ACTION ITEM A:
Please decide whether each statement below agrees with the summary of Educated, answering yes or no and quoting the words from the text that settle it: (i) Tara had been treated by a doctor as a child; (ii) Time magazine named her one of the 100 most influential people in 2019; (iii) she earned her doctorate at Harvard University.
ACTION ITEM B:
According to the summary of Educated, in what year was Tara Westover a visiting fellow at Harvard University?

SELECTED EXCERPT:
:::::
In Educated, Tara Westover recalls taking in her rural Idaho surroundings from a young age. She would breathe in the crisp air and run through the valleys and hills. She learned a lot from living on that farm. She did not have a birth certificate, medical records, or traditional education. However, she learned how to live.
Tara grew up with a paranoid father who was consistently preparing for the end of the world. Tara’s father also believed the government brainwashed its citizens. It is fair to say that Tara had far from a typical childhood. Besides being homeschooled, her mother also immersed Tara in herbal medicine. Therefore, Tara had never been to a hospital or a doctor.
Tara and her family were completely self-sufficient. Hence, they isolated themselves from reality. This isolation led to an inaccurate view of the world around her. However, Tara still wished to succeed in this world. Therefore, she struggled against her family’s intense and irrational views surrounding education and the government.
Going against her family’s wishes, she consistently struggled with pursuing education and appeasing her family. Ultimately, her education had to be put first. She chose education.
About Tara Westover
Tara Westover is an American memoirist, essayist, and historian. Educated became a New York Times bestseller and was a finalist for the La Times Book Prize and the National Book Critics Circle Award. Tara overcame immense childhood adversity to excel academically and become highly influential. In 2019, she was chosen by Time magazine as one of the 100 most influential people. Tara also has a very strong academic record. She earned a Master’s degree from the University of Cambridge as a Gates Cambridge Scholar. Plus, Tara was a visiting fellow at Harvard University in 2010. Subsequently, she returned to the University of Cambridge in 2014 to earn a doctorate in intellectual history.
:::::
EXTRACTED ENTRIES:
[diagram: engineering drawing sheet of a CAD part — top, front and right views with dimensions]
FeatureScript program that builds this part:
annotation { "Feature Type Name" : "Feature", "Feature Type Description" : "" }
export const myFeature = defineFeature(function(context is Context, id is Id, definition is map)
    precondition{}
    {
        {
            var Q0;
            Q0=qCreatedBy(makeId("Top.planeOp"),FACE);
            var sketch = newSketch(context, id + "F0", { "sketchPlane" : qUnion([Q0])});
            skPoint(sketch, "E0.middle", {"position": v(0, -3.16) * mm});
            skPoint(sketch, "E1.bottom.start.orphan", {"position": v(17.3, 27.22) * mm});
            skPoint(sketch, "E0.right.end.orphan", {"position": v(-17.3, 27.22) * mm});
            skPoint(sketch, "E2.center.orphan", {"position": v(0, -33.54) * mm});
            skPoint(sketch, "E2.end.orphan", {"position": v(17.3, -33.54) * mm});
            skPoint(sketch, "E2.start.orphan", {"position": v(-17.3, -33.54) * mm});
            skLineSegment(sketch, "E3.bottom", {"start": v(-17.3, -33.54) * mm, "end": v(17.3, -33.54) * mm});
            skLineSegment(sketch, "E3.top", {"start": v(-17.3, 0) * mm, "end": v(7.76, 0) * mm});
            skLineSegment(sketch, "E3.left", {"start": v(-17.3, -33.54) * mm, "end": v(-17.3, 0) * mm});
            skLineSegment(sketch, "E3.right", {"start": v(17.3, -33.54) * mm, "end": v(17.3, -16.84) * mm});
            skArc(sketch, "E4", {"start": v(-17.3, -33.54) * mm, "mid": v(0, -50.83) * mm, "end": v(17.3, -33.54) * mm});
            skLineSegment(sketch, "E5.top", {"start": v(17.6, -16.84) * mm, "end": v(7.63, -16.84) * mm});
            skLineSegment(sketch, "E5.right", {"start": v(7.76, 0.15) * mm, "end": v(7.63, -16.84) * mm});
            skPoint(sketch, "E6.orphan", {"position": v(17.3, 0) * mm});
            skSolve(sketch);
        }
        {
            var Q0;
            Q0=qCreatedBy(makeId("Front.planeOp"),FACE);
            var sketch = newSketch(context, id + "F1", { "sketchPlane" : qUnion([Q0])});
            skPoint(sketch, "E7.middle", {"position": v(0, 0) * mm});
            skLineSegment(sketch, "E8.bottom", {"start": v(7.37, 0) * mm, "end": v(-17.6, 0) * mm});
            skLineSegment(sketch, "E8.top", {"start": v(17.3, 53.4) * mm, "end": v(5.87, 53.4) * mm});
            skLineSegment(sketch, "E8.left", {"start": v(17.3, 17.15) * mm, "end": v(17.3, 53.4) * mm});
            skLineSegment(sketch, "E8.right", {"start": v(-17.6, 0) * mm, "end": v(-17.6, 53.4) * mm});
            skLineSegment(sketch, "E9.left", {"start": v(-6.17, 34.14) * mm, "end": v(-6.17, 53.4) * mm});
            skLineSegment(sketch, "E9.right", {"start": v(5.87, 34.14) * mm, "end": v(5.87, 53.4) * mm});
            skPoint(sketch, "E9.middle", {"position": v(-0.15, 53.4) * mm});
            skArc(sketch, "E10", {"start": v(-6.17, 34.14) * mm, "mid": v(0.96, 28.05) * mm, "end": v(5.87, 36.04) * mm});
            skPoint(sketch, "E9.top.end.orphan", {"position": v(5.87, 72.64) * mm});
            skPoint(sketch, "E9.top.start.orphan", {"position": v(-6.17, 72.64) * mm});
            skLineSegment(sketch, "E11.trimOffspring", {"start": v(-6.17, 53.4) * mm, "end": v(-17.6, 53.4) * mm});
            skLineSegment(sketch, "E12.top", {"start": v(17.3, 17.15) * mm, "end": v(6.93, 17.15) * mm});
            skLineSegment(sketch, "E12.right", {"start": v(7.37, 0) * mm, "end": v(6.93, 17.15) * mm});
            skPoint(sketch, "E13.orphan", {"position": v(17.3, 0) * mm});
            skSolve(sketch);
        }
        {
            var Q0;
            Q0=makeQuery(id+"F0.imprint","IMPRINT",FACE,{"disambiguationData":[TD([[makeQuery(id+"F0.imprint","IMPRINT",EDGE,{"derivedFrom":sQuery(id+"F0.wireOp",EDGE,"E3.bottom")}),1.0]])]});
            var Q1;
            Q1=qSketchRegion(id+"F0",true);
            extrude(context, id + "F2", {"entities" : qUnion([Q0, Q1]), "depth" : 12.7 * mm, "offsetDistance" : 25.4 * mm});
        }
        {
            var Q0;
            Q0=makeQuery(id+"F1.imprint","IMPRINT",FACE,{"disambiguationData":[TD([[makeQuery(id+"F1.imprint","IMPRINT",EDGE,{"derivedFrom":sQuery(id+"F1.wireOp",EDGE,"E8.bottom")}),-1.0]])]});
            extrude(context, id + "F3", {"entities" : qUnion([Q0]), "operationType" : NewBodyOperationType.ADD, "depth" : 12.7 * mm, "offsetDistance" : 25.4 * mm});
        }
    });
:::::
TASK RESPONSE A:
(i) No: "Therefore, Tara had never been to a hospital or a doctor."
(ii) Yes: "In 2019, she was chosen by Time magazine as one of the 100 most influential people."
(iii) No: "Subsequently, she returned to the University of Cambridge in 2014 to earn a doctorate in intellectual history."

TASK RESPONSE B:
2010